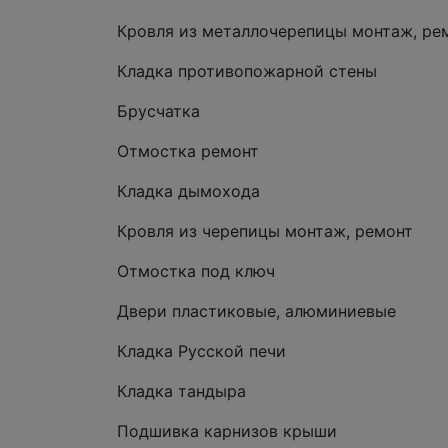
Кровля из металлочерепицы монтаж, ре
Кладка противопожарной стены
Брусчатка
Отмостка ремонт
Кладка дымохода
Кровля из черепицы монтаж, ремонт
Отмостка под ключ
Двери пластиковые, алюминиевые
Кладка Русской печи
Кладка тандыра
Подшивка карнизов крыши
****************
◆ EXERCISE DESCRIPTION: Swap every "Кладка" in the listing above for "Возведение", changing nothing else, and leave the pictures out.

◆ ANSWER SECTION:
Кровля из металлочерепицы монтаж, ре
Возведение противопожарной стены
Брусчатка
Отмостка ремонт
Возведение дымохода
Кровля из черепицы монтаж, ремонт
Отмостка под ключ
Двери пластиковые, алюминиевые
Возведение Русской печи
Возведение тандыра
Подшивка карнизов крыши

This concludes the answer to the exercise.